What did @sponlinecoaching actually say?
The creator shared their personal TRT protocol: 100 milligrams of testosterone cypionate per week, split into three subcutaneous micro-doses. They also said they use HCG alongside testosterone to "maintain fertility and testicular size." They described the experience as "life-changing" and "worlds apart" from when their testosterone was low, and recommended that viewers who feel symptomatic get tested. They also promoted a discount code for home testosterone testing via DMs.
To be clear, this is someone sharing their own protocol, not prescribing it. That framing matters. But 16,500 viewers watching a specific dose and injection schedule will inevitably treat it as a template, whether the creator intended that or not.
Does the science back this up?
Mostly, yes. The core protocol elements here are clinically reasonable and well-supported. Subcutaneous injection of testosterone cypionate is legitimate, and splitting weekly doses into more frequent smaller injections has real pharmacokinetic logic behind it.
On frequency: injecting testosterone cypionate more often than once weekly produces more stable serum testosterone and estradiol levels, reducing the peaks and troughs associated with weekly injections. A study by Ramasamy et al. (2014, Journal of Urology) found that more frequent dosing better mimics physiological testosterone patterns. Subcutaneous versus intramuscular delivery has been validated too. Engel et al. (2014, Fertility and Sterility) confirmed that subcutaneous testosterone cypionate produces predictable absorption with equivalent bioavailability, and many patients tolerate it better due to smaller needle gauge and reduced injection site discomfort.
On HCG: the evidence base is solid. HCG mimics luteinizing hormone (LH), which drives intratesticular testosterone production and spermatogenesis. Coviello et al. (2005, Journal of Clinical Endocrinology and Metabolism) showed that exogenous testosterone alone suppresses intratesticular testosterone by up to 94%, and that low-dose HCG co-administration largely preserves it. For men who want to maintain fertility or testicular volume on TRT, HCG is a well-established adjunct.
What did they get wrong (or right)?
They got the fundamentals right. The combination of divided-dose subcutaneous testosterone cypionate plus HCG is consistent with current clinical thinking on TRT optimization. Credit where it is due.
What they got wrong, or at least incomplete, is that 100mg weekly is presented without any context about why that dose works for them specifically. Individual response to testosterone therapy varies considerably based on SHBG levels, body composition, aromatization rate, and baseline endogenous production. A 2020 review by Bhasin et al. in the New England Journal of Medicine emphasized that TRT dosing requires individualized titration based on symptom response and follow-up lab monitoring, not a fixed starting point borrowed from someone else's protocol.
The home testing promotion is where things get slippery. A discount code in DMs for a testing service is not inherently wrong, but viewers should know that a single testosterone reading without clinical context, including time of day the sample was taken, SHBG, LH, FSH, and symptoms, is genuinely insufficient to determine whether TRT is appropriate.
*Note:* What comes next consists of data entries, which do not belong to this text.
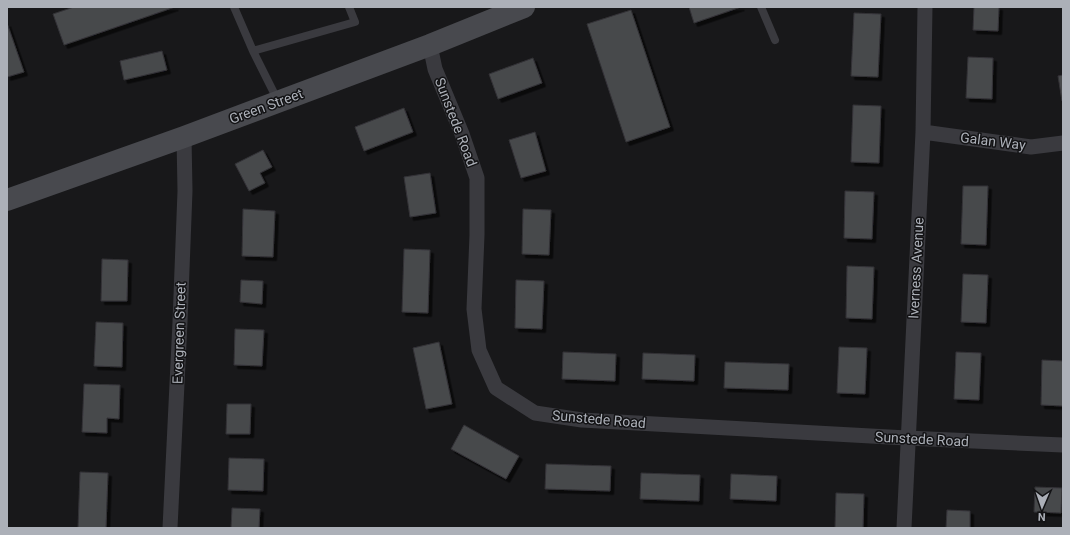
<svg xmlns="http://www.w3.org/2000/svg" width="1070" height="535" font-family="Roboto,sans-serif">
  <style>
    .building { fill: #47484c; stroke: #333236; filter: url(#shadow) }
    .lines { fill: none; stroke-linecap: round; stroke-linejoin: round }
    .lane { stroke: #3a3a3f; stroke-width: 8 }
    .street { stroke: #3a3a3f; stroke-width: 15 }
    .secondary { stroke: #48494e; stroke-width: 22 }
    .labels { text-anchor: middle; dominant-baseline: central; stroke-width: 3; stroke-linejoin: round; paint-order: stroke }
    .street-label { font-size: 14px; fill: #acb0b8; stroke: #131315 }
  </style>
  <defs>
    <filter id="shadow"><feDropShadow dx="3.5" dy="3.5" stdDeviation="0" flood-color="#0009"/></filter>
  </defs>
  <rect width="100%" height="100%" fill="#18181a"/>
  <path class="building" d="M74,7H175L64,45L53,14Z
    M689,7H741L694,23Z
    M974,7H999L998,31L973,30Z
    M631,10L670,127L626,142L587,24Z
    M854,13L881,14L878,77L851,76Z
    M7,23L24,72L7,77Z
    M162,51L167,70L124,80L120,61Z
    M968,57L993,58L992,99L966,98Z
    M533,58L542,83L498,99L489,74Z
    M1063,75V101H1062L1058,76Z
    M853,105L881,106L879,163L851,162Z
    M404,108L413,132L364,151L355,127Z
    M535,132L546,171L521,178L509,140Z
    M263,150L272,167L260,173L265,183L249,191L235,164Z
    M430,173L436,213L410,217L404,177Z
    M963,186H988L986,245L961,244Z
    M845,191L874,192L872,239L844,238Z
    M243,209L275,211L273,257L242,256Z
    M523,209L551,210L549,255L522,254Z
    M404,249L430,250L428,313L402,312Z
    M102,259L128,260L127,301H101Z
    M847,266L874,267L872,319L846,318Z
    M963,274L988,275L986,323L961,322Z
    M241,280L263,281L262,304L240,302Z
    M516,280L544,281L542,329L515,328Z
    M96,322L123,323L122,367L94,366Z
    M235,329L264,330L262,366L234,365Z
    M439,342L452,404L426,409L413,348Z
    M839,347L867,348L865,394L837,393Z
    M563,352L616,354L615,381L562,379Z
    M956,352L981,353L979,400L954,399Z
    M643,353L695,355L694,381L642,379Z
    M1042,360L1063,361V406L1041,405Z
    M725,362L789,364L788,390L724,388Z
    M84,384L120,385L119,419L107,418V433L82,432Z
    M227,404H251L250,434H226Z
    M464,425L519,456L506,479L451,449Z
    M229,458L264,459L263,491L228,490Z
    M546,464L611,466L610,491L545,489Z
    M80,472L108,473L106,528H78Z
    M641,473L700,475L699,501L640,499Z
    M731,474L777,476L776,501L730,499Z
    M1035,487L1062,488L1061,513L1034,512Z
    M836,493L864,494L863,528H835Z
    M232,508L260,509L259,528H231Z
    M947,510L970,511V528H946Z"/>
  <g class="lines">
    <path class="lane" d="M234,7L253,51
      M761,7L775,40
      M278,101L253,51L355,22L349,7"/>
    <path class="street" d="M430,45L435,69L462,134L477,178V235L474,309L479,350L496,388L535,413L582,420L907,438L1063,445
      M923,132L1031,147L1063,143
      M170,528L180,322L185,191L184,137
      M904,528L923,132L925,7"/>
    <path class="secondary" d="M7,200L184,137L430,45L524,7"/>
  </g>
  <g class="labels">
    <g class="street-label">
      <text transform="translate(266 106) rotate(-20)">Green Street</text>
      <text transform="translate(456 122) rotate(69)">Sunstede Road</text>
      <text transform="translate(993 141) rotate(7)">Galan Way</text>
      <text transform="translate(916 268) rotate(-87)">Iverness Avenue</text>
      <text transform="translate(179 333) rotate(-88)">Evergreen Street</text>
      <text transform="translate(599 419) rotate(5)">Sunstede Road</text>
      <text transform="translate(922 439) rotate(3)">Sunstede Road</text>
    </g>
  </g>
  <rect width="1070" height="535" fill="none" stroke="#acb0b8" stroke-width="16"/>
  <g transform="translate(1042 507) rotate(182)" stroke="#131315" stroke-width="3" paint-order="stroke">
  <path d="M0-3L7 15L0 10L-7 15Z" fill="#acb0b8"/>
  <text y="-6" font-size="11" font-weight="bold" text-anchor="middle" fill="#acb0b8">N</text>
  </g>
</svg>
What should you actually know?
If you are considering TRT, the single most important thing is not the protocol itself but the diagnosis. Hypogonadism has a clinical definition. The American Urological Association guidelines specify that TRT should only be initiated in men with consistently low serum testosterone confirmed on at least two morning measurements, combined with symptoms attributable to deficiency. "Feeling low" is a starting point for investigation, not a diagnosis.
Beyond that, TRT is not without real trade-offs. Exogenous testosterone suppresses the hypothalamic-pituitary-gonadal axis, meaning natural production drops significantly or stops. Fertility is affected, which is exactly why the creator uses HCG. Hematocrit rises on TRT, increasing cardiovascular risk if unmonitored. A 2023 randomized trial by Lincoff et al. (New England Journal of Medicine, the TRAVERSE trial) found no significant increase in major cardiovascular events in TRT-treated men with hypogonadism, but it also confirmed elevated rates of pulmonary embolism and atrial fibrillation, risks worth knowing before you start.
The bottom line: this creator is describing a legitimate, clinically coherent protocol for themselves. That is not the same as recommending it for you. Get a proper workup with a licensed clinician before touching any of this.